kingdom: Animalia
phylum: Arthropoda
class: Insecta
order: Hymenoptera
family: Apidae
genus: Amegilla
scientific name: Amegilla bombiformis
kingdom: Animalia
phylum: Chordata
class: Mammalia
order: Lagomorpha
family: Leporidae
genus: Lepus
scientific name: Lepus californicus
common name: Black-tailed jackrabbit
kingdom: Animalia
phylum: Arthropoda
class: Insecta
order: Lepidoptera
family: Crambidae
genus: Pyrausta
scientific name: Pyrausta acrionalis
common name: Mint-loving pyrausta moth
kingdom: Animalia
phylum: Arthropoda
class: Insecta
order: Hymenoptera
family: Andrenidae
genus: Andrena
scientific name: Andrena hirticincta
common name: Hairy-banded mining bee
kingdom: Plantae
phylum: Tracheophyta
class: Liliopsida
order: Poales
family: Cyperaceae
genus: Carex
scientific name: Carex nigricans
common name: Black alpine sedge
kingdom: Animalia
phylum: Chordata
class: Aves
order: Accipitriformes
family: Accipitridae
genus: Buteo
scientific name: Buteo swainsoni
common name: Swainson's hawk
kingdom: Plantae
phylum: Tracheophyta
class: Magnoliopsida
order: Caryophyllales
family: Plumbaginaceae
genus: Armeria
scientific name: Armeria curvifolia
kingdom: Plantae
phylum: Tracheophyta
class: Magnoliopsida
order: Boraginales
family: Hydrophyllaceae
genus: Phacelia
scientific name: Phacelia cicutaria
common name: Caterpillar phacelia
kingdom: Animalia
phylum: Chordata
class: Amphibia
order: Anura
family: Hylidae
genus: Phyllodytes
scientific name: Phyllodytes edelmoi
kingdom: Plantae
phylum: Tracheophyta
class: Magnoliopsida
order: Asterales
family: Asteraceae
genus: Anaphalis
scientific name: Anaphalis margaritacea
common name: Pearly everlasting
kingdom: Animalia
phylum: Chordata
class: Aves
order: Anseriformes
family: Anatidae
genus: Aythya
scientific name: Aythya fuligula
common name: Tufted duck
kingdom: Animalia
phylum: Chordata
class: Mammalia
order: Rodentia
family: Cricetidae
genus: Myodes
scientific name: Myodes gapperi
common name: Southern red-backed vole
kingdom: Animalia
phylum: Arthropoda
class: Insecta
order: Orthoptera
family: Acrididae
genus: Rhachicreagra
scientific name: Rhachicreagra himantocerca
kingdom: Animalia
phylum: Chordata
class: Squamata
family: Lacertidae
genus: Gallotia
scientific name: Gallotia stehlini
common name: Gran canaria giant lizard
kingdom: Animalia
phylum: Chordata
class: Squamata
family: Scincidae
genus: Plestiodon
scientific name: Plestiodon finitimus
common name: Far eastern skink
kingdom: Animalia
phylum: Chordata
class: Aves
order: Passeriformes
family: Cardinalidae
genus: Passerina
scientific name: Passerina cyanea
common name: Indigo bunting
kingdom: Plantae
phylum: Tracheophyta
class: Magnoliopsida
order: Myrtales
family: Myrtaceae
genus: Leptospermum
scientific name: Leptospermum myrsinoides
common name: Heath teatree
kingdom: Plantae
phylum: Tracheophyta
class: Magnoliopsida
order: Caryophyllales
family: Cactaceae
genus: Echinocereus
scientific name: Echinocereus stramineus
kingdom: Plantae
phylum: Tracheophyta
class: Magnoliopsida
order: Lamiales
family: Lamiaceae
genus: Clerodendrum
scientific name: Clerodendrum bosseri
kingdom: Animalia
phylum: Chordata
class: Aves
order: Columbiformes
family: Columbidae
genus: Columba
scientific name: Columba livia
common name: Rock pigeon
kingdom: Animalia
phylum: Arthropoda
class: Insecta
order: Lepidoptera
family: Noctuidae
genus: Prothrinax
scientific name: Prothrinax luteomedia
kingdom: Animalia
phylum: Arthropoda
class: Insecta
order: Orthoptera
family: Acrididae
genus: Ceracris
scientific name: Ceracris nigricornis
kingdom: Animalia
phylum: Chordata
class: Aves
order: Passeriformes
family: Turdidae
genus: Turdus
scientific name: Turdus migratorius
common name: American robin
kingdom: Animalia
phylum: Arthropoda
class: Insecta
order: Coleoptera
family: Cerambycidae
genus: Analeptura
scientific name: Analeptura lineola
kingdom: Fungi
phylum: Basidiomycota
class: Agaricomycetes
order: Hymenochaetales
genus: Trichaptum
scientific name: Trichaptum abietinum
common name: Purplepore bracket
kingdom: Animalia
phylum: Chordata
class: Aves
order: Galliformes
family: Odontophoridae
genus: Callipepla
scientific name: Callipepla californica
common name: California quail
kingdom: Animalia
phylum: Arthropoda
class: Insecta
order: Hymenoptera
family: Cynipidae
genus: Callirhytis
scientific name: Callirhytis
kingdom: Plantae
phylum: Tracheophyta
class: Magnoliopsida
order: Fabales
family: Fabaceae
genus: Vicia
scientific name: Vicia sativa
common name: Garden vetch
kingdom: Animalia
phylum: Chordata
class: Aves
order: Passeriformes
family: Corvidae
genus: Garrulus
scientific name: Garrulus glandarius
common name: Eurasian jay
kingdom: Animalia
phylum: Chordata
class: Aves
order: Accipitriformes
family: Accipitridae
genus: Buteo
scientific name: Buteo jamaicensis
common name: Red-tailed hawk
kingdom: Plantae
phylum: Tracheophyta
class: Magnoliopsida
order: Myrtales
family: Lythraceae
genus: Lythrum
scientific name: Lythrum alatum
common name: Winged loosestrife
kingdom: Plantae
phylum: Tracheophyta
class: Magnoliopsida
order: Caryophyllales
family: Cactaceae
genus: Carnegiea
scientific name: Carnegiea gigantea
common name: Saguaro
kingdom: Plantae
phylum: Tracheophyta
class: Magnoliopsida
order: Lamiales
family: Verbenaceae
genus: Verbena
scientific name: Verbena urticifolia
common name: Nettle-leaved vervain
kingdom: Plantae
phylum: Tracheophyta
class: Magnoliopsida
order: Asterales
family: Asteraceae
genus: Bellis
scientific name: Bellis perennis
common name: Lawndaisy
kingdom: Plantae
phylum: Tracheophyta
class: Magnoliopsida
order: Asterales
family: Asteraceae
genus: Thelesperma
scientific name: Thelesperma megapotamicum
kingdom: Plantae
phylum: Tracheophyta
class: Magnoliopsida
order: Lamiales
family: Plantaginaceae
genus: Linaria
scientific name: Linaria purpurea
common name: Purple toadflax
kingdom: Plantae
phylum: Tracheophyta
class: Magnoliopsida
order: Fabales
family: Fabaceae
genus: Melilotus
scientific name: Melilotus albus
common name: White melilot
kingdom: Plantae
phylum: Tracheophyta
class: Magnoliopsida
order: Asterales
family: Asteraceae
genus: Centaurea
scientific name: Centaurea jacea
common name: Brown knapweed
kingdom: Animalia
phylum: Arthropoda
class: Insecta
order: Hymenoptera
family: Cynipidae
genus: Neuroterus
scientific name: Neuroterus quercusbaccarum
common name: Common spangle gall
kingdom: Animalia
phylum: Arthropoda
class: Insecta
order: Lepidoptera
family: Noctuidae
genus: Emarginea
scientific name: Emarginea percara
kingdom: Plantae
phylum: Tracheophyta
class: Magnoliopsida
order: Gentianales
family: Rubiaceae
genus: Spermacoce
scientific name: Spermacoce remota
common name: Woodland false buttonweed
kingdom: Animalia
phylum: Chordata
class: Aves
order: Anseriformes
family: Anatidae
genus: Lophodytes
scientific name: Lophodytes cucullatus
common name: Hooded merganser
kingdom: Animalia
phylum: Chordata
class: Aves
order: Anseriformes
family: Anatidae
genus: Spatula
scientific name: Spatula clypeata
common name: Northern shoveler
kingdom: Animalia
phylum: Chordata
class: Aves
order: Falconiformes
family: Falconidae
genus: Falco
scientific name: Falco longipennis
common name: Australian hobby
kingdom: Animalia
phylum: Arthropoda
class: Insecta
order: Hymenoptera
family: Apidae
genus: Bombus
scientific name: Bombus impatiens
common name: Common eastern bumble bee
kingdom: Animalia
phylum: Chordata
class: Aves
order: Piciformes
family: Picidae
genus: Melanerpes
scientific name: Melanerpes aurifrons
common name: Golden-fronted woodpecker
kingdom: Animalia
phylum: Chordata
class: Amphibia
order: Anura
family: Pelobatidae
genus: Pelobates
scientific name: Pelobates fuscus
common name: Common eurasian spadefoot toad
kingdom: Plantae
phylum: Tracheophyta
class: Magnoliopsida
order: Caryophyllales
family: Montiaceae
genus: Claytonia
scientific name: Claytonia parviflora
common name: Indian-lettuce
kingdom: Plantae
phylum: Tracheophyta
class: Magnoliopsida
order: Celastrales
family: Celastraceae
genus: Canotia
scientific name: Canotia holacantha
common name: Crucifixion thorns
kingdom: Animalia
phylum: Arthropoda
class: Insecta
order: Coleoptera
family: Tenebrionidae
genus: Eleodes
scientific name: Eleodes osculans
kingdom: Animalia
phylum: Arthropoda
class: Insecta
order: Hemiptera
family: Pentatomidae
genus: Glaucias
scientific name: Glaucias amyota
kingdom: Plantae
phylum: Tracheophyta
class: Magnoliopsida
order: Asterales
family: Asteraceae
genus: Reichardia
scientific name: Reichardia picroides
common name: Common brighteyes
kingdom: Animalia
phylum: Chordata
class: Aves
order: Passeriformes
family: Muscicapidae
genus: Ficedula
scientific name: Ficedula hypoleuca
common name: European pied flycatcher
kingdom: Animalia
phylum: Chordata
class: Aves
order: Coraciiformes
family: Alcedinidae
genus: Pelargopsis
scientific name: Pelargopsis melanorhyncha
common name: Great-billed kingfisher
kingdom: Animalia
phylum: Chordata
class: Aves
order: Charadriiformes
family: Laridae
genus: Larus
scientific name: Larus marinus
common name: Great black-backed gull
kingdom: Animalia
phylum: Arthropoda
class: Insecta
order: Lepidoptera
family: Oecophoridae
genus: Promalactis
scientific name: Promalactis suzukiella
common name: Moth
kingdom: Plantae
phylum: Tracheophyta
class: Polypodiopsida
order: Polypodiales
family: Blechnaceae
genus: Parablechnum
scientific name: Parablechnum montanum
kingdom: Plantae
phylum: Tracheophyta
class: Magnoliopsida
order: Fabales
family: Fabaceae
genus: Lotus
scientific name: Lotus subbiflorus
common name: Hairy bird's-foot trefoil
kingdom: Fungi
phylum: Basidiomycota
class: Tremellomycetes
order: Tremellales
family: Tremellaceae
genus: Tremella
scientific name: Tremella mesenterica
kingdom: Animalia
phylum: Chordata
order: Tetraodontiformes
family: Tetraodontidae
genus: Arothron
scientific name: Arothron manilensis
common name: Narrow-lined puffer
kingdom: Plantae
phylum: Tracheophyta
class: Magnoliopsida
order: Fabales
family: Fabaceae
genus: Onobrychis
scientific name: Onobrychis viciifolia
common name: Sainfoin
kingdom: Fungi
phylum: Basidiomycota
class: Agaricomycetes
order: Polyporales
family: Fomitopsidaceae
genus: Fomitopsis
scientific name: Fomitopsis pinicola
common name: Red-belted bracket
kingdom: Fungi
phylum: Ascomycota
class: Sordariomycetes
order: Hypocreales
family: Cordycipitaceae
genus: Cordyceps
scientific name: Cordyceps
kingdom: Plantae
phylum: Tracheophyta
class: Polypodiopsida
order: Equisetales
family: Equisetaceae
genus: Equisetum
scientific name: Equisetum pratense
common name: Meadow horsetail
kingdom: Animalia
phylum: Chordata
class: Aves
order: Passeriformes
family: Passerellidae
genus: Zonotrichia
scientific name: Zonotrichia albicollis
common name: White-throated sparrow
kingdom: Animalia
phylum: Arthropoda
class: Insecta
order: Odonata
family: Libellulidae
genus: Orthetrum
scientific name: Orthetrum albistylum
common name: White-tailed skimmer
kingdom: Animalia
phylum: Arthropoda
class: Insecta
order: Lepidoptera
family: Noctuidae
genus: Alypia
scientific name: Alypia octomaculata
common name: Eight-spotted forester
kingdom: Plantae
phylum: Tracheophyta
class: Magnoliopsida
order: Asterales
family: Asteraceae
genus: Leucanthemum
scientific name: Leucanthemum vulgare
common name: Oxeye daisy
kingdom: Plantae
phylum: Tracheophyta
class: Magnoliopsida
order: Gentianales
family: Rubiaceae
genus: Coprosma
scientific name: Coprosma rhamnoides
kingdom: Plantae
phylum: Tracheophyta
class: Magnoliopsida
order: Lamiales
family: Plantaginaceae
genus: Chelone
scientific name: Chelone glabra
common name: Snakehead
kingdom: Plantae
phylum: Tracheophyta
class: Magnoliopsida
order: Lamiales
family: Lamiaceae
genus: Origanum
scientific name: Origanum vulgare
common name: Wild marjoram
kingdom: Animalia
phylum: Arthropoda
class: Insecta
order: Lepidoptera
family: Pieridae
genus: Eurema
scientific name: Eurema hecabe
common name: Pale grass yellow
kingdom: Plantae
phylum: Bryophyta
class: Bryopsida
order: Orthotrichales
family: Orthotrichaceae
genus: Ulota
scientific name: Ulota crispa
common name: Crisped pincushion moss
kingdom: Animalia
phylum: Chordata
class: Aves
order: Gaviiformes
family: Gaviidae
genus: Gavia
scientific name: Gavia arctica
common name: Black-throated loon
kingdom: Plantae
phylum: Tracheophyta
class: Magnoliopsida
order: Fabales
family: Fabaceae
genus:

────

Take the lines starting at the one that contains "scientific name: Lepus californicus" and ending at the one that contains "common name: Swainson's hawk", and write them out again with every "common name" changed to "everyday name". Leave everything else as it is.

§ **THE ANSWER**:
scientific name: Lepus californicus
everyday name: Black-tailed jackrabbit
kingdom: Animalia
phylum: Arthropoda
class: Insecta
order: Lepidoptera
family: Crambidae
genus: Pyrausta
scientific name: Pyrausta acrionalis
everyday name: Mint-loving pyrausta moth
kingdom: Animalia
phylum: Arthropoda
class: Insecta
order: Hymenoptera
family: Andrenidae
genus: Andrena
scientific name: Andrena hirticincta
everyday name: Hairy-banded mining bee
kingdom: Plantae
phylum: Tracheophyta
class: Liliopsida
order: Poales
family: Cyperaceae
genus: Carex
scientific name: Carex nigricans
everyday name: Black alpine sedge
kingdom: Animalia
phylum: Chordata
class: Aves
order: Accipitriformes
family: Accipitridae
genus: Buteo
scientific name: Buteo swainsoni
everyday name: Swainson's hawk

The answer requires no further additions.